Use @beignet/core/ports/testing for matrix tests that document tenant, ownership, and role decisions without going through HTTP:

import { createPolicyTester } from "@beignet/core/ports/testing";
import { postPolicy } from "@/features/posts/policy";
import type { Post } from "@/features/posts/ports";

const tester = createPolicyTester({ policies: [postPolicy] });
const sameTenantPost = {
  id: "post_1",
  tenantId: "tenant_1",
  slug: "hello-world",
  title: "Hello world",
  content: "Post content",
  status: "draft",
  tags: [],
  authorId: "alice",
  authorName: "Alice",
  commentCount: 0,
  publishedAt: null,
  createdAt: "2026-05-25T12:00:00.000Z",
  updatedAt: "2026-05-25T12:00:00.000Z",
} satisfies Post;

await tester.assertMatrix([
  {
    name: "author can update same tenant post",
    ctx: {
      actor: { type: "user", id: "alice" },
      tenant: { id: "tenant_1" },
    },
    ability: "posts.update",
    subject: sameTenantPost,
    expected: "allow",
  },
  {
    name: "admin cannot publish another tenant post",
    ctx: {
      actor: { type: "user", id: "admin" },
      tenant: { id: "tenant_2" },
    },
    ability: "posts.publish",
    subject: sameTenantPost,
    expected: "deny",
    code: "TENANT_MISMATCH",
  },
]);

Also test the use case so you prove the workflow enforces the policy:

await expect(
  updatePost.run({
    ctx: makeContext({ user: { id: "other_user" } }),
    input: { id: "post_1", title: "New title" },
  }),
).rejects.toMatchObject({
  code: "FORBIDDEN",
});

Error catalog

Expected authorization failures should be declared on route contracts when the app maps policy failures to app errors:

export const errors = defineErrors({
  Unauthorized: httpErrors.Unauthorized,
  Forbidden: httpErrors.Forbidden,
});

export const updatePost = posts
  .put("/:id")
  .errors({
    Unauthorized: errors.Unauthorized,
    Forbidden: errors.Forbidden,
    PostNotFound: errors.PostNotFound,
  });

Clients can branch on stable error identity:

if (updatePostEndpoint.isError(error, { code: "FORBIDDEN" })) {
  showAccessMessage();
}

Privileged access

Impersonation and emergency access should be explicit application workflows, not hidden branches inside generic policies.
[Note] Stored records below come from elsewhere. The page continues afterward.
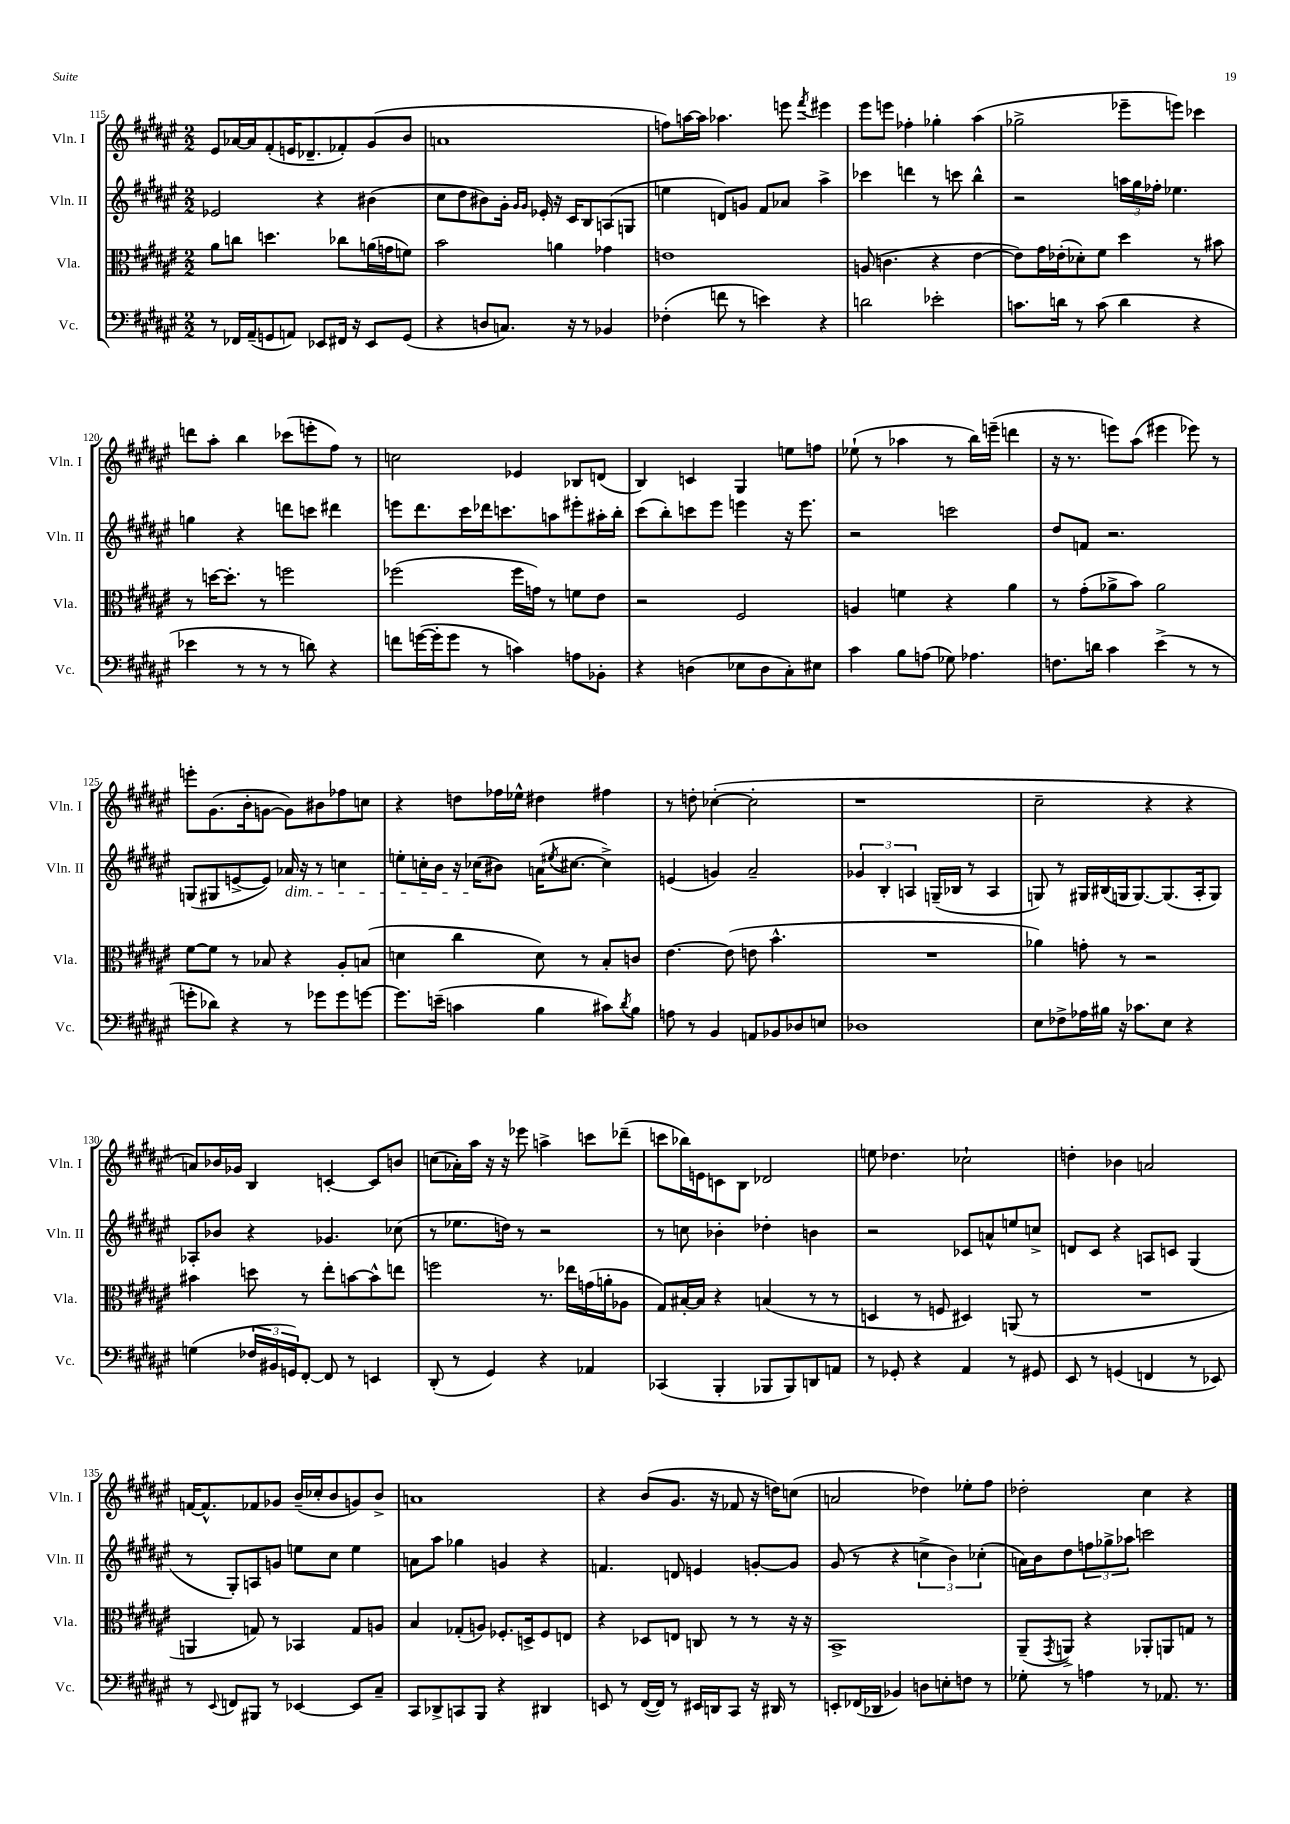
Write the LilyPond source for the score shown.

<<
\new StaffGroup <<
\new Staff = "s0" \with { instrumentName = "Vln. I" shortInstrumentName = "Vln. I" } {
    \clef treble \key fis \major \numericTimeSignature \time 2/2
    eis'8 aes'16~ aes'16 fis'8-.( e'16 des'8.-- fes'8-.) gis'8( b'8 |
    a'1 |
    f''8) a''16~ a''16 aes''4. e'''8 \acciaccatura { fis'''8 } eis'''4 |
    eis'''8 e'''8 fes''4-. ges''4-. ais''4( |
    ges''2-> ees'''8-- e'''8) ces'''4 |
    d'''8 ais''8-. b''4 ces'''8( e'''8-. fis''8) r8 |
    c''2 ees'4 bes8 d'8( |
    b4) c'4 gis4 e''8 f''8 |
    ees''8-!( r8 aes''4 r8 b''16) e'''16--( d'''4 |
    r16 r8. e'''8) ais''8( eis'''4 ees'''8) r8 |
    e'''8-. gis'8.( b'16-. g'8~ g'8) bis'8 fes''8 c''8 |
    r4 d''8 fes''16 ees''16-^ dis''4 fis''4 |
    r8 d''8-. ces''4~-.( ces''2-. |
    r1 |
    cis''2-- r4 r4 |
    a'8) bes'16 ges'16 b4 c'4~-. c'8 b'8 |
    c''8( aes'16-.) ais''16 r16 r16 ees'''8 a''4-> c'''8 des'''8--( |
    c'''8 bes''16) e'16 c'8 b8 des'2 |
    e''8 des''4. ces''2-! |
    d''4-. bes'4 a'2 |
    f'16~ f'8.-^ fes'8 ges'8 b'16--( ces''16-. b'8 g'8) b'8-> |
    a'1 |
    r4 b'8( gis'8. r16 fes'8 r16 d''16) c''8( |
    a'2 des''4) ees''8-. fis''8 |
    des''2-. cis''4 r4 \bar "|." |
}
\new Staff = "s1" \with { instrumentName = "Vln. II" shortInstrumentName = "Vln. II" } {
    \clef treble \key fis \major \numericTimeSignature \time 2/2
    ees'2 r4 bis'4( |
    cis''8 dis''8 bis'8) gis'16-. \grace { gis'16 gis'16 } ees'16-. r16 cis'16 b8 a8( g8 |
    e''4 d'8) g'8 fis'8 aes'8 ais''4-> |
    ces'''4 d'''4 r8 c'''8 b''4-^ |
    r2 \tuplet 3/2 { a''16 gis''16 fes''16-. } ees''4. |
    g''4 r4 d'''8 c'''8 dis'''4 |
    e'''8 dis'''8. cis'''16 des'''16 c'''8. a''8 eis'''8-. ais''16-. b''16-. |
    cis'''8( b''8-.) c'''8 eis'''8 e'''4 r16 e'''8. |
    r2 c'''2 |
    dis''8 f'8 r2. |
    g8( gis8 e'8~-> e'8) aes'16\dim r16 r8 c''4 |
    e''8-. c''16-. b'16 r16 ces''16\!( bis'8) a'16( \acciaccatura { eis''8 } cis''8.~ cis''4->) |
    e'4( g'4) ais'2-- |
    \tuplet 3/2 { ges'4 b4-. a4 } g16--( bes16 r8 a4 |
    g8) r8 gis16 bis16( g16 g8.~) g8.( ais16-. g8) |
    aes8-. bes'8 r4 ges'4. ces''8( |
    r8 ees''8. d''16) r8 r2 |
    r8 c''8 bes'4-. des''4-. b'4 |
    r2 ces'8 a'8-^ e''8 c''8-> |
    d'8 cis'8 r4 a8 c'8 gis4( |
    r8 gis8-.) a8 g'8 e''8 cis''8 e''4 |
    a'8 ais''8 ges''4 g'4 r4 |
    f'4. d'8 e'4 g'8~-. g'8 |
    gis'8( r8 r4 \tuplet 3/2 { c''4-> b'4) ces''4-.( } |
    a'16) b'16 dis''8 \tuplet 3/2 { f''8 ges''8-> aes''8 } c'''2 \bar "|." |
}
\new Staff = "s2" \with { instrumentName = "Vla." shortInstrumentName = "Vla." } {
    \clef alto \key fis \major \numericTimeSignature \time 2/2
    ais'8 c''8 d''4. ces''8 a'16( g'16 f'8) |
    b'2 a'4 ges'4 |
    e'1 |
    a8( c'4. r4 eis'4~ |
    eis'8) gis'16 ees'16-.( des'8-.) fis'8 dis''4 r8 bis'8 |
    r8 d''16~ d''8.-. r8 f''2 |
    fes''2( fes''16 g'16) r8 f'8 eis'8 |
    r2 fis2 |
    a4 f'4 r4 ais'4 |
    r8 gis'8-.( aes'8-> b'8) aes'2 |
    fis'8~ fis'8 r8 bes8 r4 ais8-. b8( |
    d'4 cis''4 d'8) r8 b8-. c'8 |
    eis'4.~ eis'8( e'8 b'4.-^ |
    R1 |
    aes'4) g'8-. r8 r2 |
    bis'4 d''8 r8 eis''8-. b'8~ b'8-^ e''8 |
    f''2 r8. ees''16 g'16( a'16-. aes8 |
    gis8) bis16~-. bis16 r4 b4( r8 r8 |
    d4 r8 f8 dis4) a,8( r8 |
    R1 |
    a,4 g8) r8 bes,4 g8 a8 |
    b4 ges8-.( a8) fes8.-. d16-> fes8 e8 |
    r4 des8 e8 c8 r8 r8 r16 r16 |
    b,1-> |
    ais,8--( \acciaccatura { gis,8 } a,8->) r4 aes,8-. a,8 g8 r8 \bar "|." |
}
\new Staff = "s3" \with { instrumentName = "Vc." shortInstrumentName = "Vc." } {
    \clef bass \key fis \major \numericTimeSignature \time 2/2
    r8 fes,16 ais,16--( g,8 a,8) ees,8 fis,16 r16 ees,8 g,8( |
    r4 d8 c8.) r16 r8 bes,4 |
    fes4-.( f'8 r8 e'4) r4 |
    d'2 ees'2-. |
    c'8. d'16 r8 c'8( d'4 r4 |
    ees'4 r8 r8 r8 d'8) r4 |
    f'8 g'16~( g'16-. g'8 r8 c'4) a8 bes,8-. |
    r4 d4( ees8 d8 cis8-.) eis8 |
    cis'4 b8 a8( ges8) aes4. |
    f8. d'16 cis'4 eis'4->( r8 r8 |
    g'8-. des'8) r4 r8 ges'8 ges'8 g'8~ |
    g'8. e'16--( c'4 b4 cis'8) \acciaccatura { dis'8 } b8 |
    a8 r8 b,4 a,8 bes,8 des8 e8 |
    des1 |
    eis8 fes8-> aes16 bis16 r16 ces'8. eis8 r4 |
    g4( \tuplet 3/2 { fes16 bis,16 g,16) } fis,8~-. fis,8 r8 e,4 |
    dis,8-.( r8 gis,4) r4 aes,4 |
    ces,4( b,,4-. bes,,8 bes,,8) d,8 a,8 |
    r8 ges,8-. r4 ais,4 r8 gis,8 |
    eis,8 r8 g,4( f,4 r8 ees,8) |
    r8 \appoggiatura { eis,8 } f,8 bis,,8 r8 ees,4~ ees,8 cis8-- |
    cis,8 des,8-> c,8 b,,8 r4 dis,4 |
    e,8 r8 fis,16~( fis,16) r8 eis,16 d,16 cis,8 r16 dis,16 r8 |
    e,8-. fes,16( des,16 bes,4) d8 e8-. f8 r8 |
    ges8-. r8 a4 r8 aes,8. r8. \bar "|." |
}
>>
>>
\layout { \context { \Score currentBarNumber = #115 } }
Model them as separate abilities, capture the reason in input, and record durable audit events:

await ctx.gate.authorize("patients.breakGlass", patient);

await ctx.ports.audit.record(
  auditEntry(ctx, {
    action: "patients.break-glass",
    resource: { type: "patient", id: patient.id },
    message: "Emergency chart access",
    metadata: {
      reason: input.reason,
      patientTenantId: patient.tenantId,
    },
  }),
);

The important rule is that dangerous access paths must be searchable later: actor, tenant, resource, reason, request id, and timestamp should all be present in the audit entry.

Generate a policy

The CLI can create a starter policy:

beignet make policy posts

That writes features/posts/policy.ts. Replace the starter abilities with your domain rules, register the policy with createGate(...), and bind the gate in createContext.

Authentication vs authorization

Authentication belongs at the boundary and enriches context. Authorization belongs where the business decision is made. Keep both explicit: hooks identify the user, policies decide whether that user can perform a domain action.